*SOURCE DOCUMENT:*

##############################

Some conversations are more surreal than others, and this is no less true for "conversations" that take place online, in a blog's comment boxes, than in real life.
I've been participating today in a conversation about contraception. You want the definition of "surreal"--just try telling people who have rejected just about every aspect of sexual morality in toto that there's something wrong with inhibiting conception using artificial means.
Rather than attempt in any way to reproduce these conversations, I'd like to focus on the big lies of contraception, and some ways to answer them. I'm open to suggestions, here, too--if you've ever successfully reached someone regarding the immorality of artificial contraception and can share your wisdom, please do!
Big Lie # 1: Contraception helps women control their reproductive health.
Response: Contraception has nothing to do with health in general or reproductive health in particular. A woman's fertility is a natural part of her; in a woman of normal health, the fact that a particular activity will lead to pregnancy and then childbirth is the very definition of reproductive health. Every form of artificial contraception interferes with this healthy, natural function of the human female body, and some forms can cause serious, even permanent damage. Some forms have been believed to cause death. Contraception is not about the health of women, but about making sure that they won't become pregnant. It is pregnancy that is seen as "disease" by those who see contraception as "health;" neither of these views are based in the reality of human female biology.
Big Lie # 2: Contraception is necessary to prevent, or decrease, abortions.

##############################

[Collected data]
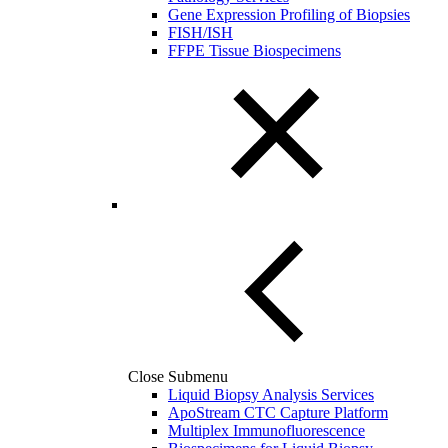
Gene Expression Profiling of Biopsies
FISH/ISH
FFPE Tissue Biospecimens
Close Submenu
Liquid Biopsy Analysis Services
ApoStream CTC Capture Platform
Multiplex Immunofluorescence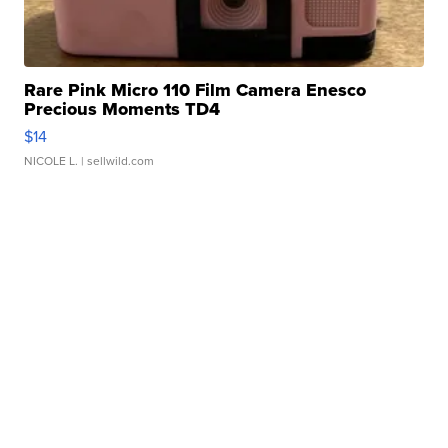
Rare Pink Micro 110 Film Camera Enesco
Precious Moments TD4
$14
NICOLE L.
| sellwild.com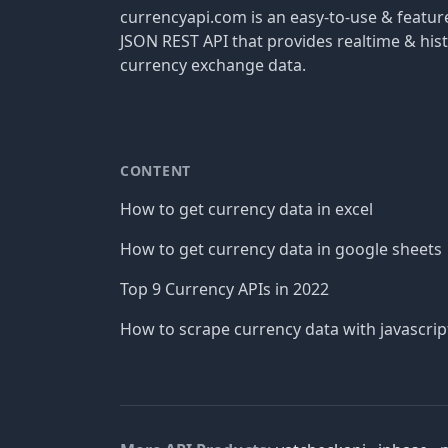
currencyapi.com is an easy-to-use & featu
JSON REST API that provides realtime & hist
currency exchange data.
CONTENT
How to get currency data in excel
How to get currency data in google sheets
Top 9 Currency APIs in 2022
How to scrape currency data with javascrip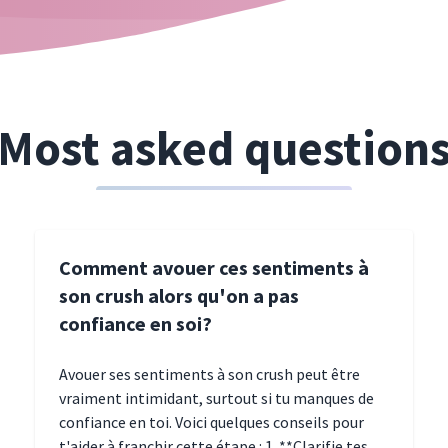
Most asked question
Comment avouer ces sentiments à
son crush alors qu'on a pas
confiance en soi?
Avouer ses sentiments à son crush peut être
vraiment intimidant, surtout si tu manques de
confiance en toi. Voici quelques conseils pour
t'aider à franchir cette étape : 1. **Clarifie tes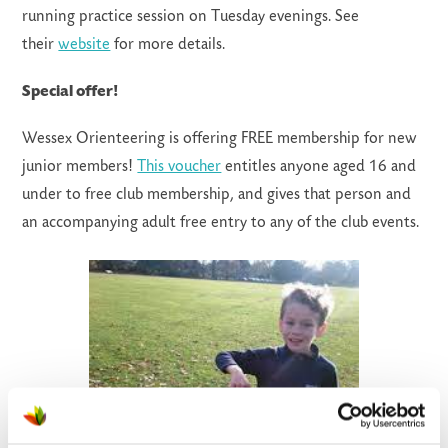
running practice session on Tuesday evenings. See
their
website
for more details.
Special offer!
Wessex Orienteering is offering FREE membership for new
junior members!
This voucher
entitles anyone aged 16 and
under to free club membership, and gives that person and
an accompanying adult free entry to any of the club events.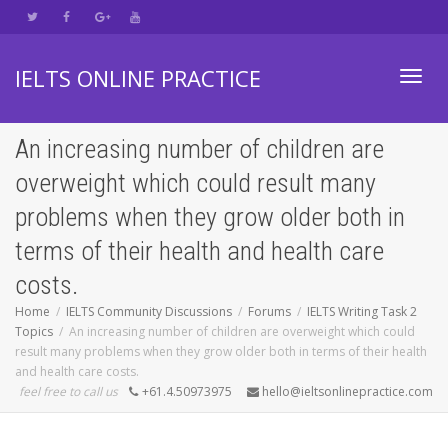
IELTS ONLINE PRACTICE
Toggl
An increasing number of children are
overweight which could result many
navig
problems when they grow older both in
terms of their health and health care
costs.
Home
IELTS Community Discussions
Forums
IELTS Writing Task 2
Topics
An increasing number of children are overweight which could
result many problems when they grow older both in terms of their health
and health care costs.
feel free to call us
+61.4.50973975
hello@ieltsonlinepractice.com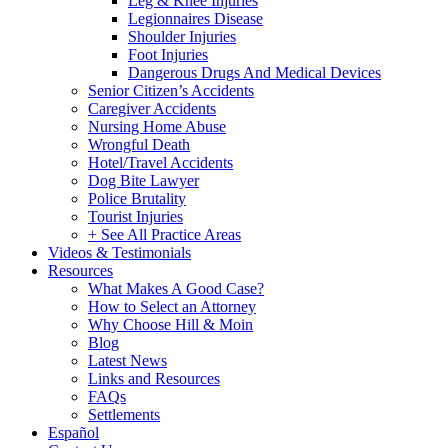
Leg & Knee Injuries
Legionnaires Disease
Shoulder Injuries
Foot Injuries
Dangerous Drugs And Medical Devices
Senior Citizen’s Accidents
Caregiver Accidents
Nursing Home Abuse
Wrongful Death
Hotel/Travel Accidents
Dog Bite Lawyer
Police Brutality
Tourist Injuries
+ See All Practice Areas
Videos & Testimonials
Resources
What Makes A Good Case?
How to Select an Attorney
Why Choose Hill & Moin
Blog
Latest News
Links and Resources
FAQs
Settlements
Español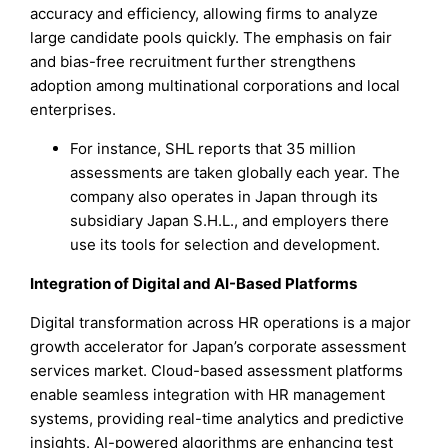
accuracy and efficiency, allowing firms to analyze
large candidate pools quickly. The emphasis on fair
and bias-free recruitment further strengthens
adoption among multinational corporations and local
enterprises.
For instance, SHL reports that 35 million
assessments are taken globally each year. The
company also operates in Japan through its
subsidiary Japan S.H.L., and employers there
use its tools for selection and development.
Integration of Digital and AI-Based Platforms
Digital transformation across HR operations is a major
growth accelerator for Japan’s corporate assessment
services market. Cloud-based assessment platforms
enable seamless integration with HR management
systems, providing real-time analytics and predictive
insights. AI-powered algorithms are enhancing test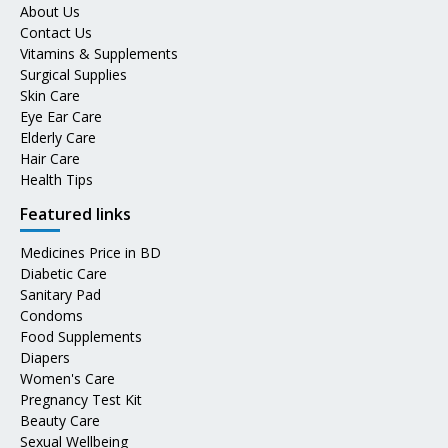
About Us
Contact Us
Vitamins & Supplements
Surgical Supplies
Skin Care
Eye Ear Care
Elderly Care
Hair Care
Health Tips
Featured links
Medicines Price in BD
Diabetic Care
Sanitary Pad
Condoms
Food Supplements
Diapers
Women's Care
Pregnancy Test Kit
Beauty Care
Sexual Wellbeing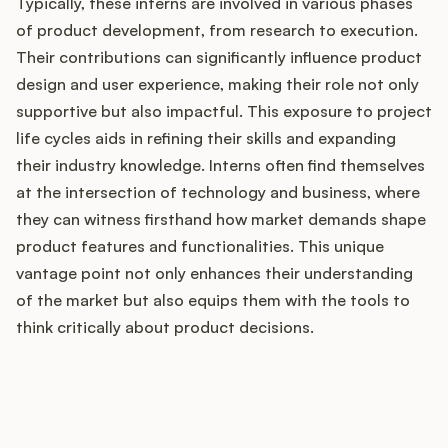
Typically, these interns are involved in various phases
of product development, from research to execution.
Their contributions can significantly influence product
Customers
design and user experience, making their role not only
supportive but also impactful. This exposure to project
Pricing
life cycles aids in refining their skills and expanding
their industry knowledge. Interns often find themselves
About
at the intersection of technology and business, where
they can witness firsthand how market demands shape
Blog
product features and functionalities. This unique
vantage point not only enhances their understanding
Glossary
of the market but also equips them with the tools to
think critically about product decisions.
Buying Resources
How does your Product Ops
Security
stack up?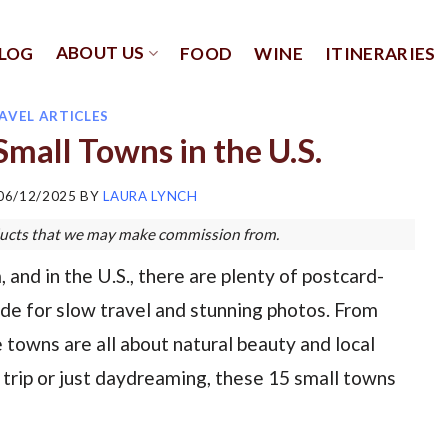
ABOUT US
LOG
FOOD
WINE
ITINERARIES
AVEL ARTICLES
mall Towns in the U.S.
06/12/2025
BY
LAURA LYNCH
roducts that we may make commission from.
and in the U.S., there are plenty of postcard-
ade for slow travel and stunning photos. From
towns are all about natural beauty and local
 trip or just daydreaming, these 15 small towns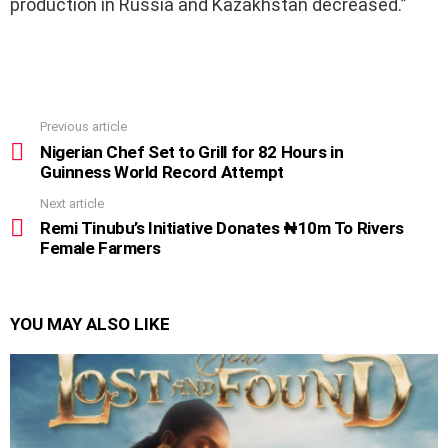
production in Russia and Kazakhstan decreased.”
Previous article
See
more
Nigerian Chef Set to Grill for 82 Hours in
Guinness World Record Attempt
Next article
Remi Tinubu’s Initiative Donates ₦10m To Rivers
Female Farmers
YOU MAY ALSO LIKE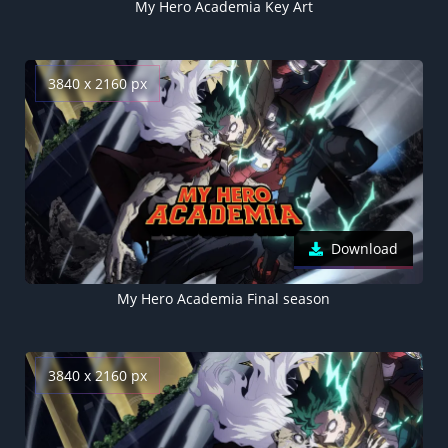
My Hero Academia Key Art
3840 x 2160 px
Download
My Hero Academia Final season
3840 x 2160 px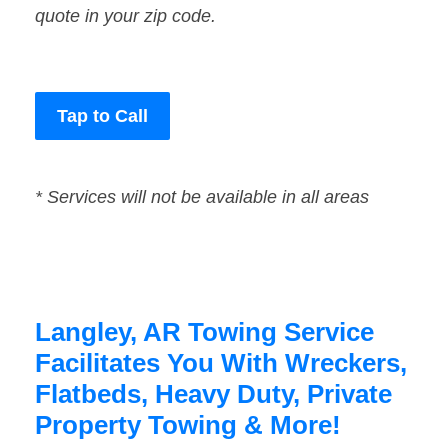
quote in your zip code.
Tap to Call
* Services will not be available in all areas
Langley, AR Towing Service
Facilitates You With Wreckers,
Flatbeds, Heavy Duty, Private
Property Towing & More!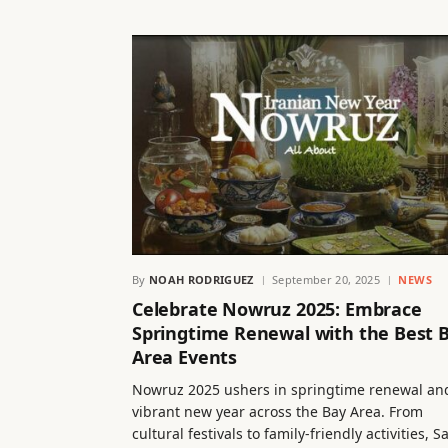
By
NOAH RODRIGUEZ
September 20, 2025
NEWS
Celebrate Nowruz 2025: Embrace
Springtime Renewal with the Best 
Area Events
Nowruz 2025 ushers in springtime renewal an
vibrant new year across the Bay Area. From
cultural festivals to family-friendly activities, S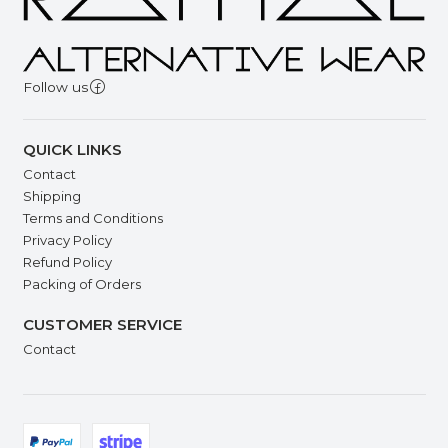
Follow us
QUICK LINKS
Contact
Shipping
Terms and Conditions
Privacy Policy
Refund Policy
Packing of Orders
CUSTOMER SERVICE
Contact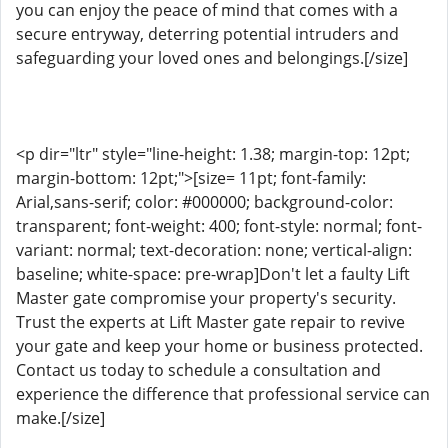
you can enjoy the peace of mind that comes with a
secure entryway, deterring potential intruders and
safeguarding your loved ones and belongings.[/size]
<p dir="ltr" style="line-height: 1.38; margin-top: 12pt;
margin-bottom: 12pt;">[size= 11pt; font-family:
Arial,sans-serif; color: #000000; background-color:
transparent; font-weight: 400; font-style: normal; font-
variant: normal; text-decoration: none; vertical-align:
baseline; white-space: pre-wrap]Don't let a faulty Lift
Master gate compromise your property's security.
Trust the experts at Lift Master gate repair to revive
your gate and keep your home or business protected.
Contact us today to schedule a consultation and
experience the difference that professional service can
make.[/size]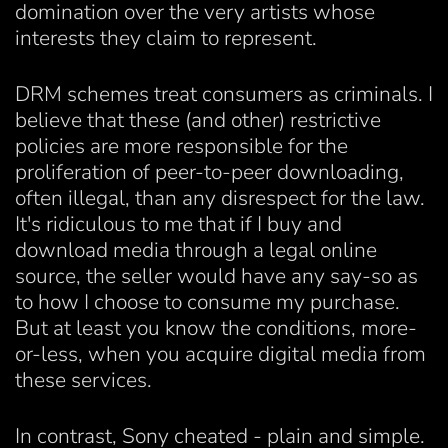
domination over the very artists whose
interests they claim to represent.
DRM schemes treat consumers as criminals. I
believe that these (and other) restrictive
policies are more responsible for the
proliferation of peer-to-peer downloading,
often illegal, than any disrespect for the law.
It's ridiculous to me that if I buy and
download media through a legal online
source, the seller would have any say-so as
to how I choose to consume my purchase.
But at least you know the conditions, more-
or-less, when you acquire digital media from
these services.
In contrast, Sony cheated - plain and simple.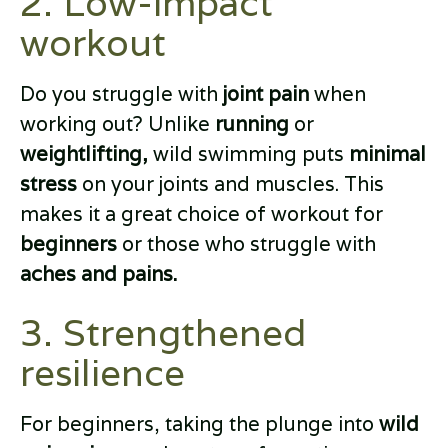
2. Low-impact
workout
Do you struggle with
joint pain
when
working out? Unlike
running
or
weightlifting,
wild swimming puts
minimal
stress
on your joints and muscles. This
makes it a great choice of workout for
beginners
or those who struggle with
aches and pains.
3. Strengthened
resilience
For beginners, taking the plunge into
wild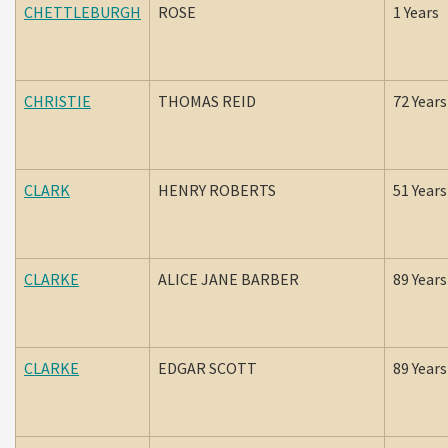
CHETTLEBURGH
ROSE
1 Years
CHRISTIE
THOMAS REID
72 Years
CLARK
HENRY ROBERTS
51 Years
CLARKE
ALICE JANE BARBER
89 Years
CLARKE
EDGAR SCOTT
89 Years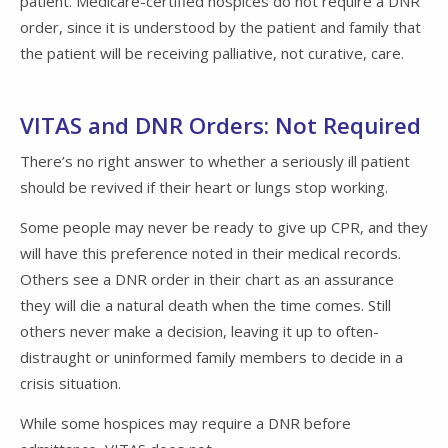
patient. Medicare-certified hospices do not require a DNR
order, since it is understood by the patient and family that
the patient will be receiving palliative, not curative, care.
VITAS and DNR Orders: Not Required
There’s no right answer to whether a seriously ill patient
should be revived if their heart or lungs stop working.
Some people may never be ready to give up CPR, and they
will have this preference noted in their medical records.
Others see a DNR order in their chart as an assurance
they will die a natural death when the time comes. Still
others never make a decision, leaving it up to often-
distraught or uninformed family members to decide in a
crisis situation.
While some hospices may require a DNR before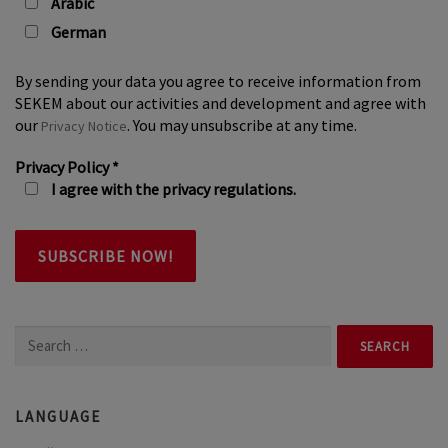
Arabic
German
By sending your data you agree to receive information from
SEKEM about our activities and development and agree with
our
. You may unsubscribe at any time.
Privacy Notice
Privacy Policy
*
I agree with the privacy regulations.
Search
for:
LANGUAGE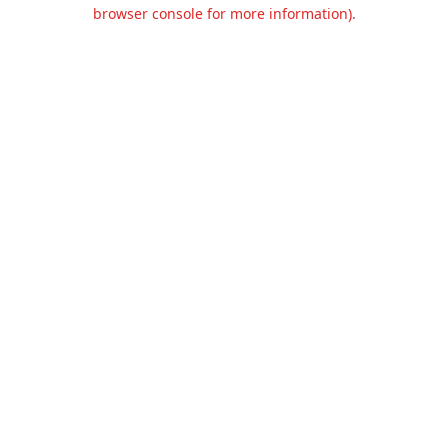
browser console for more information).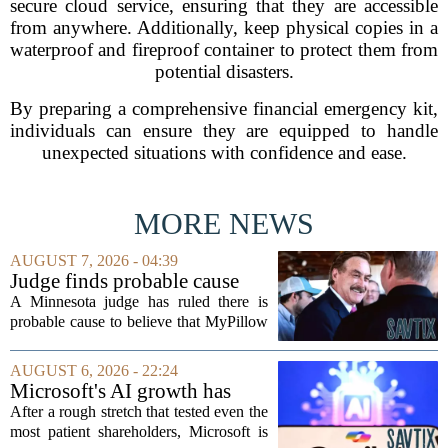
secure cloud service, ensuring that they are accessible
from anywhere. Additionally, keep physical copies in a
waterproof and fireproof container to protect them from
potential disasters.
By preparing a comprehensive financial emergency kit,
individuals can ensure they are equipped to handle
unexpected situations with confidence and ease.
MORE NEWS
AUGUST 7, 2026 - 04:39
Judge finds probable cause
Mike Lindell broke campaign
A Minnesota judge has ruled there is
finance rules with pillow
probable cause to believe that MyPillow
handout
founder Mike Lindell broke campaign
finance rules when he handed out free
AUGUST 6, 2026 - 22:24
pillows at a political event. The case
Microsoft's AI growth has
will...
won back investors, for the
After a rough stretch that tested even the
time being
most patient shareholders, Microsoft is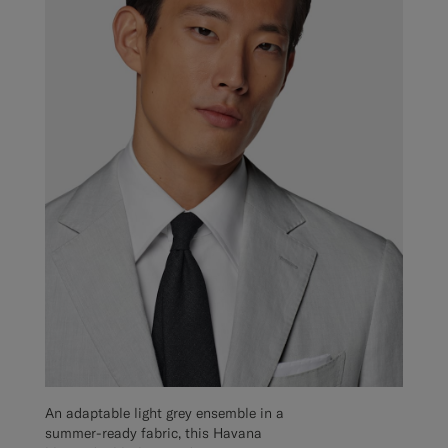
An adaptable light grey ensemble in a
summer-ready fabric, this Havana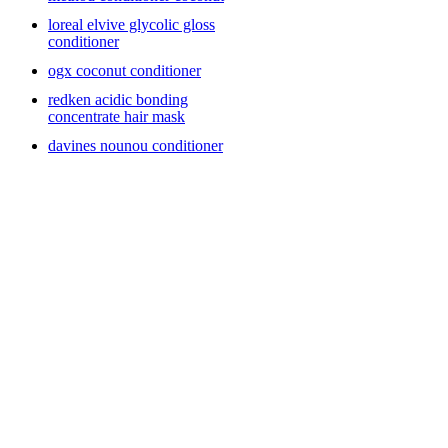
loreal elvive glycolic gloss
conditioner
ogx coconut conditioner
redken acidic bonding
concentrate hair mask
davines nounou conditioner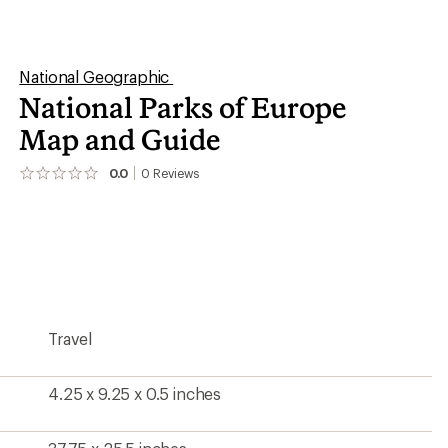
4.25 x 9.25 x 0.5 inches
37.75 x 25.5 inches
1:1,200,000
Yes
Yes
National Geographic
2026
1318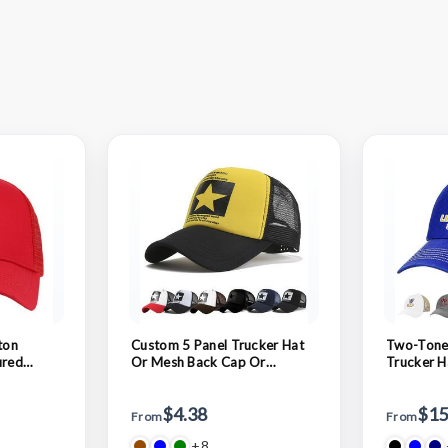
ton
Custom 5 Panel Trucker Hat
Two-Tone
ured
Or Mesh Back Cap Or
Trucker H
Hat
Baseball Cap
Dad Cap
$4.38
$15
From
From
+8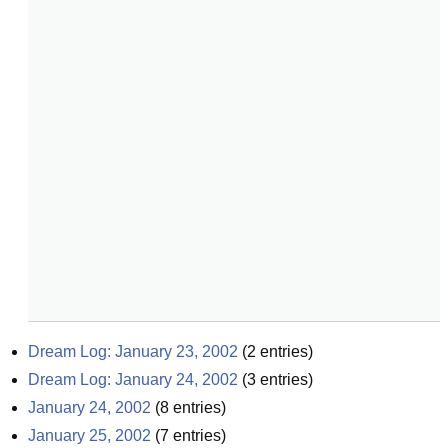
Dream Log: January 23, 2002
(
2
entries)
Dream Log: January 24, 2002
(
3
entries)
January 24, 2002
(
8
entries)
January 25, 2002
(
7
entries)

##############################

*WHAT THE TASK REQUIRES:*
In the post on contraception, what do those who see contraception as "health" regard as a "disease"? The entries come from a separate source.

*YOUR SOLUTION:*
Pregnancy.